How to make sauerkraut salad with mushrooms

Time: 45 min.

Calories: 69.

How to cook:

  1. Peel the mushrooms from the films with a knife, cut their legs.
  2. Place each mushroom in a saucepan, add water, add spices to taste.
  3. Place on the stove, turn on the fire and let it boil.
  4. Boil the mushrooms until tender, then drain them in a colander.
  5. Let the mushrooms drain, then cool and chop randomly.
  6. Peel the onion, rinse and finely chop with a knife.
  7. Wash the potatoes, put in a saucepan, cover with water.
  8. Remove to the stove, boil and cook until tender for 20-30 minutes.
  9. When the tubers are ready, drain the water from them, cool.
  10. Then peel, cut into small pieces, like mushrooms, so that it is convenient to eat.
  11. Mix mushrooms, onions, potatoes, cabbage, add salt and sugar.
  12. Mix everything, sprinkle with chopped herbs and season with oil.

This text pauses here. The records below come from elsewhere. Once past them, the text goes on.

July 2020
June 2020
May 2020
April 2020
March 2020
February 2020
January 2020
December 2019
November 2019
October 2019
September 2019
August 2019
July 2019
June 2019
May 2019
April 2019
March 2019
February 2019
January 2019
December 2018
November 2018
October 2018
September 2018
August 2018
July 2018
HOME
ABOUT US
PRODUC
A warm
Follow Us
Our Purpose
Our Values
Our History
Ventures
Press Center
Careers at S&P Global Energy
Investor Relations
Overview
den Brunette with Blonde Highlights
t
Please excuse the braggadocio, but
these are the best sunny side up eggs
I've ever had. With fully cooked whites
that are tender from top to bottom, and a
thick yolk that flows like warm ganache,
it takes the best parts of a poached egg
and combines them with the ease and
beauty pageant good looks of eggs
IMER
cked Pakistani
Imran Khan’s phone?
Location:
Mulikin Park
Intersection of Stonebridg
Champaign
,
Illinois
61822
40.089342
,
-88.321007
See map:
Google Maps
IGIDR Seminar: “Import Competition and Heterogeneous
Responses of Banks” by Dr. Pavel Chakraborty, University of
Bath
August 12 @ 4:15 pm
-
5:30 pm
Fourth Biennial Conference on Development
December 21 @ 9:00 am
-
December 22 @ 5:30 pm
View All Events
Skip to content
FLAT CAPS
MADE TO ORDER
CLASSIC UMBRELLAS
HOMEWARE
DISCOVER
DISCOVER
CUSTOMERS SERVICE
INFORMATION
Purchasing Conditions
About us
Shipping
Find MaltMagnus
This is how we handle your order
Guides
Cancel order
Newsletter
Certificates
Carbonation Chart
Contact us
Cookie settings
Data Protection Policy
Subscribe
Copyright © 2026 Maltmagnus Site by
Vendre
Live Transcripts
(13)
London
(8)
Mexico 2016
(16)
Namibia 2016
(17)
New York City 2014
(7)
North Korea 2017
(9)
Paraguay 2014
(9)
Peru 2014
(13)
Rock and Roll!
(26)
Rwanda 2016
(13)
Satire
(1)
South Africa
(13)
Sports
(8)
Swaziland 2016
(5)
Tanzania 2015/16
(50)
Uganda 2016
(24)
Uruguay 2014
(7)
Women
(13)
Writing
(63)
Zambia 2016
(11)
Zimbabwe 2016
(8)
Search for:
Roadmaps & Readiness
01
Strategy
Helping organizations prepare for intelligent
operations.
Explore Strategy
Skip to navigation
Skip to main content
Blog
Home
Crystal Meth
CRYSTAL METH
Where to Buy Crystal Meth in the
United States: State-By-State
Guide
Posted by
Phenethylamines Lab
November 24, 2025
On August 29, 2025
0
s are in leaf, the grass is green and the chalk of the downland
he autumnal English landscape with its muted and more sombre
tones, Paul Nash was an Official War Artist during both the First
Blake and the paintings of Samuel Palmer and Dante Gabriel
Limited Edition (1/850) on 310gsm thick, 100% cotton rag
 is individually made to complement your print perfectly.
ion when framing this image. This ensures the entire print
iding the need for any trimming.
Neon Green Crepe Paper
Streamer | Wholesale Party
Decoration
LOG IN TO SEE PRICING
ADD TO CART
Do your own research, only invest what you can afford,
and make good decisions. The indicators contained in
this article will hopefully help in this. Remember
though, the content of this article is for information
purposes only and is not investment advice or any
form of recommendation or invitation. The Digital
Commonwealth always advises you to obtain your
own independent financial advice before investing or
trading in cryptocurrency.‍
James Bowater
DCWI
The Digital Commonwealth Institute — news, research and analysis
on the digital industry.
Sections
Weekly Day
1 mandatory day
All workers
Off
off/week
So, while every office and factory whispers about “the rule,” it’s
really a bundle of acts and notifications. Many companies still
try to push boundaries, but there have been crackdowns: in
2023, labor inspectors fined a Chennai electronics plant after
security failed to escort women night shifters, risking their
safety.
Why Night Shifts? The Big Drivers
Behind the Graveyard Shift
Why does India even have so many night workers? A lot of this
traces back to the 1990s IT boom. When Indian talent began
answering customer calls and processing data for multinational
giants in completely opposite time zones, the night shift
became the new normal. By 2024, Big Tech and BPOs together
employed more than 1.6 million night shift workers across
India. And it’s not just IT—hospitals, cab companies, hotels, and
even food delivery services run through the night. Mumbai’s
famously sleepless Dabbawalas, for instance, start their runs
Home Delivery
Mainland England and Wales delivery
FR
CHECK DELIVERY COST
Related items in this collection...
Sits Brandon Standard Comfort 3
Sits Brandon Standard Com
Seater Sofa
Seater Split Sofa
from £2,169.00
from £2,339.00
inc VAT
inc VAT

To make the salad unusual, it is enough to add some unusual dressing to it. For example, you can use yogurt, ideally Greek. It's a bit sour, so it's perfect for sauerkraut.

Vegetable oil can be of absolutely any origin: mustard, hemp, poppy, corn, olive, coconut, sesame, linseed, and so on. Each of them will make the taste and aroma of the dish special.

Sauerkraut salad is healthy and tasty at the same time. This salad knows how to defuse even the most classic lunch/dinner and make it special. Check for yourself?

On the video - cooking recipe delicious salad with sauerkraut:

Calorie content of sauerkraut in 100 gr. 19 kcal. 100 g of the product contains:

  • proteins - 1.8 g;
  • fat - 0.1 g;
  • carbohydrates - 4.4 g.

The vitamin and mineral composition of sauerkraut is represented by B, C, PP, K vitamins, potassium, zinc, selenium, iodine, iron, sodium, and phosphorus.

Calorie content of sauerkraut with vegetable oil per 100 grams is 50 kcal. Nutritionists do not recommend abusing this dish for those who want to lose weight, since vegetable oil itself contributes to rapid weight gain, and salt added to the dish retains water in the body.

Calorie stewed sauerkraut per 100 grams

Calorie content of stewed sauerkraut in 100 gr. 76 kcal. The dish is saturated with 1.7 g of protein, 4.2 g of fat, 7.7 g of carbohydrates.

The benefits of sauerkraut

Sauerkraut is an extremely useful product. The undeniable benefits of snacks are as follows:

  • cabbage contains a large number of lactic acid bacteria useful for the stomach and intestines;
  • the product is saturated with vitamin K, which improves blood clotting and activates the work of the heart and blood vessels;
  • vitamin C in sauerkraut supports immunity;
  • vitamin B dishes are good for the health of the nervous system;
  • sauerkraut brine helps with a hangover, as well as with toxicosis during pregnancy;
  • regular consumption of the product helps to prevent stomach and intestinal ulcers, helps to improve the acidity of the stomach, speeds up digestion;
  • It has long been known that sauerkraut helps reduce blood sugar levels;
  • the dish is characterized by a low content of fructose and sucrose, therefore it is recommended for diabetes;
  • for cosmetic purposes, sauerkraut is used to eliminate age spots and acne.

Harm of sauerkraut

When overeating sauerkraut, you may encounter problems such as heartburn, flatulence, allergic reactions, violations of the acidity of the stomach.

The product is contraindicated in ulcers, diseases of the liver, kidneys, high blood pressure, diseases of the pancreas and heart, as well as a tendency to edema.